Der ukrainische Journalist Stanislaw Assjejew beschreibt in seinem 2021 erschienen Buch „Heller Weg – Geschichte eines Konzentrationslagers im Donbass 2017-2019“ seine Erlebnisse in dem Donezker Foltergefängnis „Isolation“. Ein erschütterndes Buch. Meine Rezension:
Lange habe ich mich vor der Lektüre gedrückt, da ich ja ahnte, was er dort erzählen wird. Trotzdem ist es wichtig, davon zu erfahren, was dort in Donezk los ist. Assjejew ist wegen einer Kleinigkeit ins Gefängnis gekommen, er hatte die „Volksrepublik Donezk“ in Anführungsstrichen geschrieben.
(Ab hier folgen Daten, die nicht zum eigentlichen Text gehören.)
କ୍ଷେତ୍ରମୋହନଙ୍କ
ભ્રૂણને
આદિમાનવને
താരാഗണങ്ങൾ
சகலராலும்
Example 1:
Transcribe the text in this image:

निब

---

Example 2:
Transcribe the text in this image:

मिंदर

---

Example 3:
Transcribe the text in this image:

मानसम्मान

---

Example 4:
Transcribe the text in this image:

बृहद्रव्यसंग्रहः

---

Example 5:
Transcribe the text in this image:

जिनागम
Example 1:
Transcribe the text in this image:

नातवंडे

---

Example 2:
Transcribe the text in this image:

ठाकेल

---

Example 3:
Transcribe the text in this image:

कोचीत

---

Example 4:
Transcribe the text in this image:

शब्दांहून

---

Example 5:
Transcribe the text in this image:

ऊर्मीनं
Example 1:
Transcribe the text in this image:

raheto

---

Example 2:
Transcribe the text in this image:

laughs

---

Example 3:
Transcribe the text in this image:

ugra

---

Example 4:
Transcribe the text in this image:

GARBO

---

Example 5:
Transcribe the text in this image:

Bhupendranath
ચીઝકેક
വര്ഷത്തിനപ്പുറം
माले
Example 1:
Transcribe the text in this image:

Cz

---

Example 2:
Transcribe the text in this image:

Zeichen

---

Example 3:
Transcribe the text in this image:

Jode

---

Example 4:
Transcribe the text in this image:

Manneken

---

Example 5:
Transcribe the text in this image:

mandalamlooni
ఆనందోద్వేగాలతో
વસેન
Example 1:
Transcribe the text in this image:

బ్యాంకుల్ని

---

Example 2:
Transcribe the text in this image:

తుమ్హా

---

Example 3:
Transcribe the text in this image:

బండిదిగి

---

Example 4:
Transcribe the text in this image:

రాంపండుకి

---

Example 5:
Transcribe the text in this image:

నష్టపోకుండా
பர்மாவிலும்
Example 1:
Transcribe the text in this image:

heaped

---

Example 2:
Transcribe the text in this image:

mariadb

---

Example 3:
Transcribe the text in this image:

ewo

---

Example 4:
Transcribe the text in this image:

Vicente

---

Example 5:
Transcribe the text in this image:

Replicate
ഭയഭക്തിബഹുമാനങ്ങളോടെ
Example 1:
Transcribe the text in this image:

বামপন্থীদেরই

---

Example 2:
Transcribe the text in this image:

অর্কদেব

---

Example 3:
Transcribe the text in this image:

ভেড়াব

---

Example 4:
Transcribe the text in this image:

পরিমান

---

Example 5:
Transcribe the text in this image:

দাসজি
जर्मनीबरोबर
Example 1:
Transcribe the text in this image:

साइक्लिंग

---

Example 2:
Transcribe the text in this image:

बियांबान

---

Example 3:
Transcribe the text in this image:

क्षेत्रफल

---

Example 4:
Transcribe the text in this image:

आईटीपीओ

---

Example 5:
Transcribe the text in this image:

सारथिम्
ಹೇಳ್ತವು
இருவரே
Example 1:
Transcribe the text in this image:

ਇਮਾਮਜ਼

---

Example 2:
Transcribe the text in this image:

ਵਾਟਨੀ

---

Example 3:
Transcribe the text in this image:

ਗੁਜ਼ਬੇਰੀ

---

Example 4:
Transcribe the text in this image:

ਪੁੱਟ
In einer umfunktionierten Fabrikhalle lebt er nun insgesamt 28 Jahre in Gefängniszellen mit mehreren immer wieder wechselnden Mithäftlingen, darunter echte Schwerverbrecher, die schon Jahrzehnte hinter Gitter sind.
Immer wieder schreibt er seine Impressionen auf, später werden sie ihm wieder weggenommen. Deshalb lernt er die Texte zum Teil auswendig, um sie dann später aus dem Gedächtnis zu rekonstruieren. Er berichtet von der Folter, die jeden Häftling trifft, von Vergewaltigungen der Frauen. Die Schreie sind auch in seiner Gefängniszelle zu hören, so dass das Einschlafen schwerfällt. Aber irgendwann gewöhnt man sich daran, und es kümmert einen nicht mehr. Ein neu hinzugekommener Häftling war dann sehr erstaunt, wie Assjejew so ruhig bleiben konnte. In einem Kapitel beschreibt Assjejew Depressionen und Suizidgedanken, die jeden Häftling treffen. Denn es geht den Wärtern – vor allem der Leiter mit dem Namen Palytsch wird als besonders sadistisch beschrieben – nicht nur darum, den Gefangenen physische Gewalt anzutun, sondern auch psychische.
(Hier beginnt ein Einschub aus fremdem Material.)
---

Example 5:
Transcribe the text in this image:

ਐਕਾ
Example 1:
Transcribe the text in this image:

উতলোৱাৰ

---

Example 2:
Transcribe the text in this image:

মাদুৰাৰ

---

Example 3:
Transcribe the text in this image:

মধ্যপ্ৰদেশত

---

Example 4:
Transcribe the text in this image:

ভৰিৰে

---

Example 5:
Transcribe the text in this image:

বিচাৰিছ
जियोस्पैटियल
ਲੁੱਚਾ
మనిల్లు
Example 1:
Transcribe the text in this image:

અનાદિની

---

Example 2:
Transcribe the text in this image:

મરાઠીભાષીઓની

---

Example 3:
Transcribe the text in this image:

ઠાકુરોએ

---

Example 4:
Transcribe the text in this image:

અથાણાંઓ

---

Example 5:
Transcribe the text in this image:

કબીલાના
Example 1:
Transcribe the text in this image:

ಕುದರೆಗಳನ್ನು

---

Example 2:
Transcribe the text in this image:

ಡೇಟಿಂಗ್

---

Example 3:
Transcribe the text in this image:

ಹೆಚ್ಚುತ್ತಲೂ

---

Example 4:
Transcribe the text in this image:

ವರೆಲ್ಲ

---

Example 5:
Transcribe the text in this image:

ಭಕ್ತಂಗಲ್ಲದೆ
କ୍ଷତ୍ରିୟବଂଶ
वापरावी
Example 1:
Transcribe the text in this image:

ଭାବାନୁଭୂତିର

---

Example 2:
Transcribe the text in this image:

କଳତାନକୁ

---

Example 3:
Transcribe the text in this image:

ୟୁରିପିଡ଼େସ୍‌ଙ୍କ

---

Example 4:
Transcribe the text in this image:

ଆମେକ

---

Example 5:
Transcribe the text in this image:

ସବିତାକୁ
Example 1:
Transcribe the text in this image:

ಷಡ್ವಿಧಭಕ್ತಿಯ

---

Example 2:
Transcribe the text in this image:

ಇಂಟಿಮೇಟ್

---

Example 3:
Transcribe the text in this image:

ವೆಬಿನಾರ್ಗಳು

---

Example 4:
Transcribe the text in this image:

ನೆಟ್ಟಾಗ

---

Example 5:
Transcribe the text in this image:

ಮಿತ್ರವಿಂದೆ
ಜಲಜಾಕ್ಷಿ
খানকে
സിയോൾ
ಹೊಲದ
So dürfen die Gefangenen nicht aus dem Fenster sehen (das ohnehin mit weißer Farbe bestrichen ist und somit keinen Blick nach draußen erlaubt), sie dürfen nicht auf die „Futterlucke“, ein Fensterchen an der Tür, durch das das Essen gereicht wird, sehen, die dürfen nicht auf die Videokameras sehen, sie dürfen sich sogar nicht unterhalten. Das sehen die Wärter über die Kameras. Reden sie doch miteinander, kommen die Wärter und verprügeln die Gefangenen. Das Ausharren in der Zelle mit kaum Essen und Trinken und keiner Betätigung führt dazu, dass die Gefangenen lieber die harte Arbeit draußen vorziehen. Damit sind die wenigstens an der frischen Luft.
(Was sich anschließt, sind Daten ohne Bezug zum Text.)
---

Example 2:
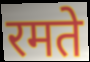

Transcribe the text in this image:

रमते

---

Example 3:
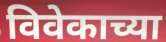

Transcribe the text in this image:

विवेकाच्या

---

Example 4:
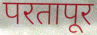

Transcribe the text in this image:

परतापूर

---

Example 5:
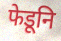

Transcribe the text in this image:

फेडूनि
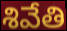
శివేతి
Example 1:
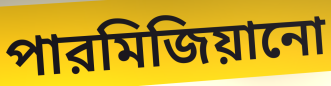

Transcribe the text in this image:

পারমিজিয়ানো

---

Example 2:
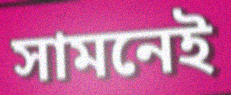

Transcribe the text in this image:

সামনেই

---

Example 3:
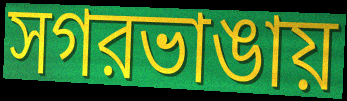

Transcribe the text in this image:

সগরভাঙায়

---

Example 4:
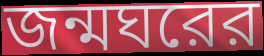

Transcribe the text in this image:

জন্মঘরের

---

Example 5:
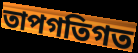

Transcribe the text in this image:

তাপগতিগত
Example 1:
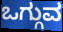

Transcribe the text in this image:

ಒಗ್ಗುವ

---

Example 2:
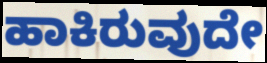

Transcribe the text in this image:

ಹಾಕಿರುವುದೇ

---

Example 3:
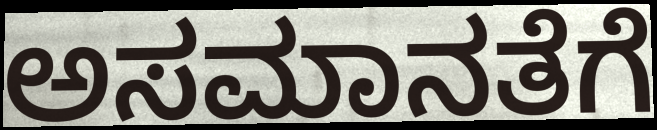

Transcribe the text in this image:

ಅಸಮಾನತೆಗೆ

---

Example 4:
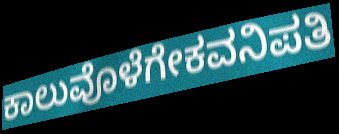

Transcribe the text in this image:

ಕಾಲುವೊಳೆಗೇಕವನಿಪತಿ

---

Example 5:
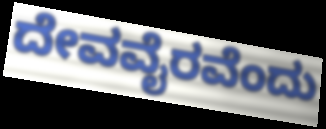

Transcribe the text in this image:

ದೇವವೈರವೆಂದು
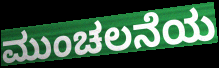
ಮುಂಚಲನೆಯ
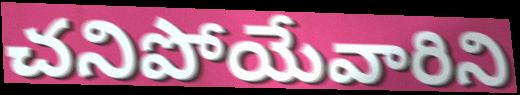
చనిపోయేవారిని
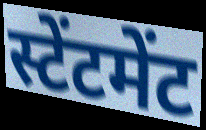
स्टेंटमेंट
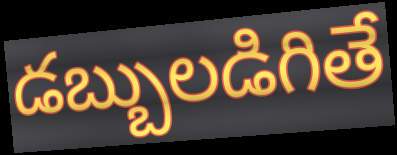
డబ్బులడిగితే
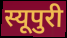
स्यूपुरी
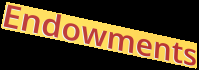
Endowments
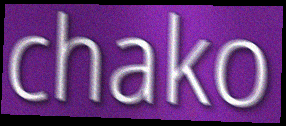
chako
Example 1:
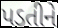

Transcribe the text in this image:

પડતીને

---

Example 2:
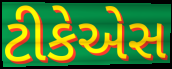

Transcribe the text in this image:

ટીકેએસ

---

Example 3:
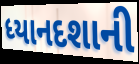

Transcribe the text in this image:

ધ્યાનદશાની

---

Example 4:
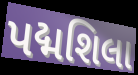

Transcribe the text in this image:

પદ્મશિલા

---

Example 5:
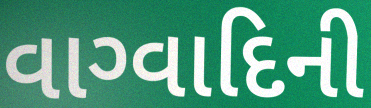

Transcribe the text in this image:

વાગ્વાદિની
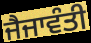
ਜੈਜਾਵੰਤੀ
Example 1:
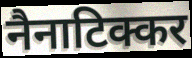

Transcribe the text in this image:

Assjejew beschreibt auch seine Gespräche mit den Gefangenen. Im Gefängnis gelten die Ponjatija, Verhaltensregeln unter Kriminellen. Wirklich anfreunden wird sich Assjejew mit niemandem. Das liegt auch daran, da die Wärter die Gefangenen bewusst immer wieder in andere Zellen stecken, damit sich keine Gruppen bilden können, die den Wärtern gefährlich werden können. Einem Mithäftling gelingt die Flucht. Assjejew ist der Einzige, dem er davon erzählt, was den Autor sehr wütend macht. Denn wenn er flieht, wird er befragt und gefoltert werden. So kommt es dann auch.
Am Ende des Buches beschreibt Assjejew seine ersten Monate in Freiheit. Der Tipp eines anderen Gefangenen an ihn war, nicht sofort wieder unter Menschen zu gehen. Und er behielt recht: Wenn man jahrelang in einem kleinen Zellenraum sitzt, nie das Tageslicht sieht, nie mit jemandem spricht, ist für einen Menschen die reale Welt draußen erstmal zu viel. Assjejew berichtet auch von Rachegedanken, die er gegenüber den Wärtern auch noch nach seiner Freilassung hegt.
Mit diesem Buch hat Assjejew ein erschütterndes Werk über die Abgründe der „Russki mir“ in der Ostukraine vorgelegt. Es ist keine einfache Lektüre, aber wirklich wichtig, um zu verstehen, was es bedeutet, unter russischer Okkupation zu leben.